Bloom filters are one of the really ingenious and simple building blocks for randomized data structures. A great summary is the paper by Broder and Mitzenmacher, 2005. The figure above is from their paper. In this post I will briefly review its key ideas since it forms the basis of the Count-Min sketch of Cormode and Muthukrishnan, 2003 it will also be necessary for an accelerated version of the graph kernel of Shervashidze et al., 2011, and finally, a similar structure will be needed to compute data streams over time for a real-time sketching service.

At its heart a Bloom filter uses a bit vector of length \(N\) and a set of \(k\) hash functions mapping arbitrary keys \(x\) into their hash values \(h_i(x) \in \{0, \ldots N-1\}\) where \(i \in \{0, \ldots k-1\}\) denotes the hash function. The Bloom filter allows us to perform approximate set membership tests where we have no false negatives but we may have a small number of false positives.

Initialize(b)
Set all \(b[i]=0\)
Insert(b,x)
For all \(i \in \{0, \ldots k\}\) set \(b[h_i(x)]=1\)
Query(b, x)
Return true if \(b[h_i(x)]=1\) for all \(i \in \{0, \ldots \}\). Return false otherwise.

Furthermore, unions and intersections between sets are easily achieved by performing bit-wise OR and AND operations on the bloom hashes of the corresponding sets respectively. Since these are bit-wise operations, they can be very fast, essentially operating at memory speed.

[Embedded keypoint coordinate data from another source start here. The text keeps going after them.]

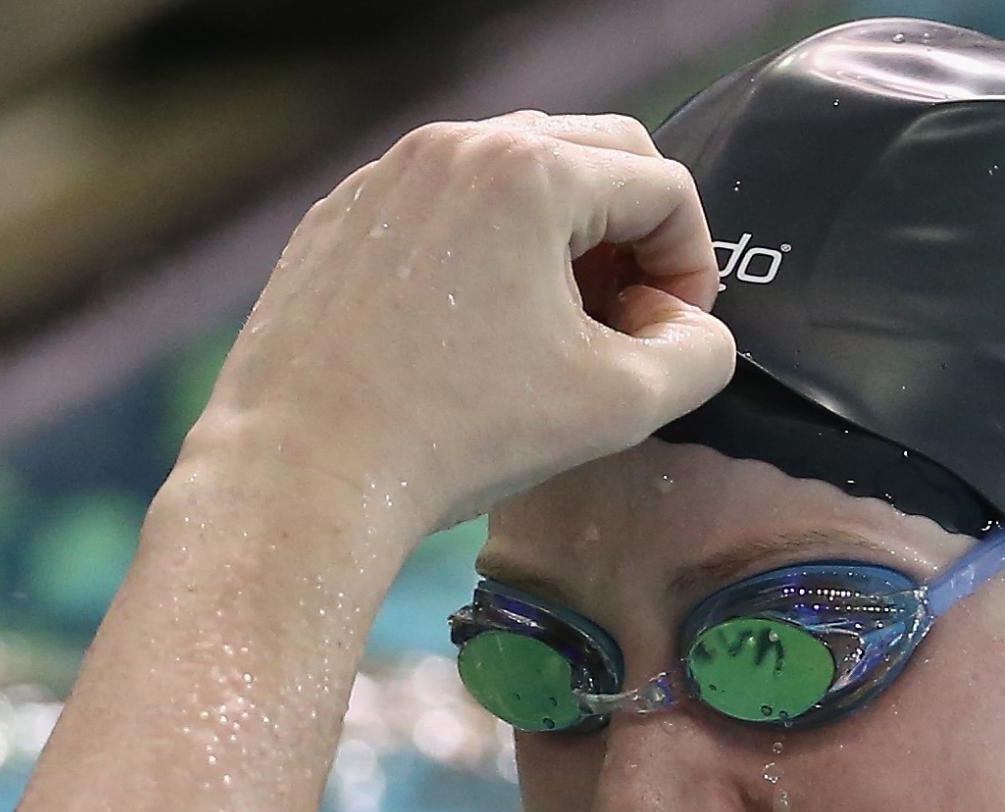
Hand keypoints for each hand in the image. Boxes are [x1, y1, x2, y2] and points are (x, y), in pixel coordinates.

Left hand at [202, 111, 735, 537]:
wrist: (305, 472)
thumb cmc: (458, 436)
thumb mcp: (618, 407)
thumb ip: (699, 355)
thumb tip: (692, 329)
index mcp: (530, 173)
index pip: (664, 187)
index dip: (694, 265)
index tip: (674, 335)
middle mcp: (455, 147)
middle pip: (593, 159)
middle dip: (633, 238)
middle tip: (627, 323)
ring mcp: (387, 176)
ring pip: (512, 181)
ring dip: (560, 244)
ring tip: (552, 335)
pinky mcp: (342, 218)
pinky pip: (442, 212)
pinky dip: (484, 256)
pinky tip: (473, 339)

It is clear that if we inserted \(x\) into the Bloom filter the query will return true, since all relevant bits in \(b\) are set to \(1\). But we could get unlucky. To analyze the probability of a false positive take the probability of a bit being 1. After inserting \(m\) items using \(k\) hash functions over a range of \(N\) we have

\[\Pr(b[i]=1) = 1−\left(1−\frac{1}{N}\right)^{km} \approx 1−\exp\left(−\frac{km}{N}\right)\]

For a false positive to occur we need to have all k bits associated with the hash functions to be 1. Ignoring the fact that the hash functions might collide, i.e. \(h_i(x) = h_j(x)\) for some \(i \neq j\), the probability of false positives is given by

\[p \approx \left(1−\exp\left(−\frac{km}{N}\right)\right)^k\]

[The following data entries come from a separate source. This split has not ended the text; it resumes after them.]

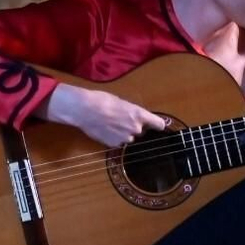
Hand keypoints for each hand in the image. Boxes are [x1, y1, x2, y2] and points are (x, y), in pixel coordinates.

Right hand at [40, 84, 166, 147]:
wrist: (85, 110)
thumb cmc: (102, 100)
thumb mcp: (121, 102)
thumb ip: (131, 112)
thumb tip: (136, 117)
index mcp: (139, 114)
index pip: (158, 124)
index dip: (158, 125)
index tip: (159, 126)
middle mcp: (135, 128)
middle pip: (140, 130)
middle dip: (133, 127)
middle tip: (120, 119)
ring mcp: (125, 138)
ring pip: (128, 137)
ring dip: (122, 133)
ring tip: (110, 124)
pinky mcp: (114, 145)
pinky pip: (117, 142)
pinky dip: (113, 138)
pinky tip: (105, 130)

Taking derivatives with respect to \(\frac{km}{N}\) shows that the minimum is obtained for \(\log 2\), that is \(k =\frac{N}{m} \log 2\). In other words, \(k\) decreases with the fill rate \(\frac{N}{m}\) of the Bloom filter. This makes sense since a higher fill rate leads to a higher collision probability and we shouldn’t try to ‘overfill’ the filter. Plugging the optimal value back into \(p\) yields \(p \approx 2^{-k}\), i.e. the quality of the array decreases exponentially with the fill rate, albeit slowly at rate \(\exp(-\frac{N}{m} \log^2 2)\).

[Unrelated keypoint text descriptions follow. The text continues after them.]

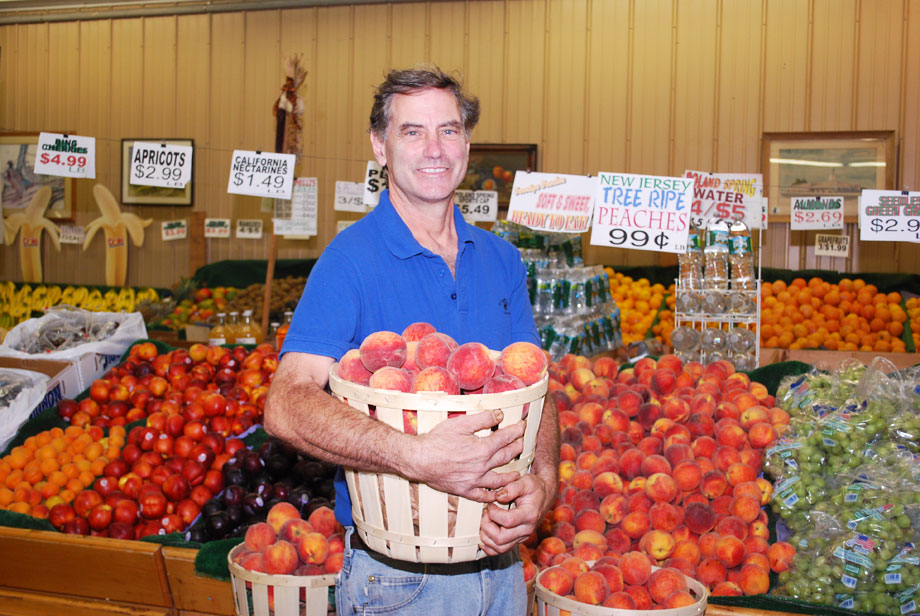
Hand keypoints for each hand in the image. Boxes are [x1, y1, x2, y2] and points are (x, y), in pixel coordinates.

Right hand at [408, 409, 524, 502]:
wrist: (419, 459)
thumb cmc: (437, 440)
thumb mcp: (461, 423)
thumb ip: (483, 418)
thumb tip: (500, 414)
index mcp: (483, 448)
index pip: (506, 438)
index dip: (517, 431)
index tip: (522, 427)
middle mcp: (482, 466)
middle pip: (506, 457)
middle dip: (517, 448)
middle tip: (522, 444)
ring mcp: (474, 480)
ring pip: (499, 480)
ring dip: (511, 475)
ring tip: (517, 473)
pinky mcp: (464, 490)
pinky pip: (482, 496)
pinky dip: (492, 495)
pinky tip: (497, 494)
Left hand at [478, 472, 550, 555]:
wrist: (544, 496)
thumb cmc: (534, 488)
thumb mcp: (526, 481)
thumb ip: (512, 487)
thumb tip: (498, 496)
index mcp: (529, 515)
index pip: (507, 521)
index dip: (493, 513)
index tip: (490, 504)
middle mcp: (526, 529)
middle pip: (501, 539)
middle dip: (486, 526)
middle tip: (485, 513)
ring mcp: (521, 537)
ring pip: (499, 548)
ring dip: (486, 536)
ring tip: (484, 521)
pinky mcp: (516, 539)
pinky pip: (501, 550)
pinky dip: (489, 546)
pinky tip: (484, 535)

One of the really nice properties of the Bloom filter is that all memory is used to store the information about the set rather than an index structure storing the keys of the items. The downside is that it is impossible to read out \(b\) without knowing the queries. Also note that it is impossible to remove items from the Bloom filter once they’ve been inserted. After all, we do not know whether some of the bits might have collided with another key, hence setting the corresponding bits to 0 would cause false negatives.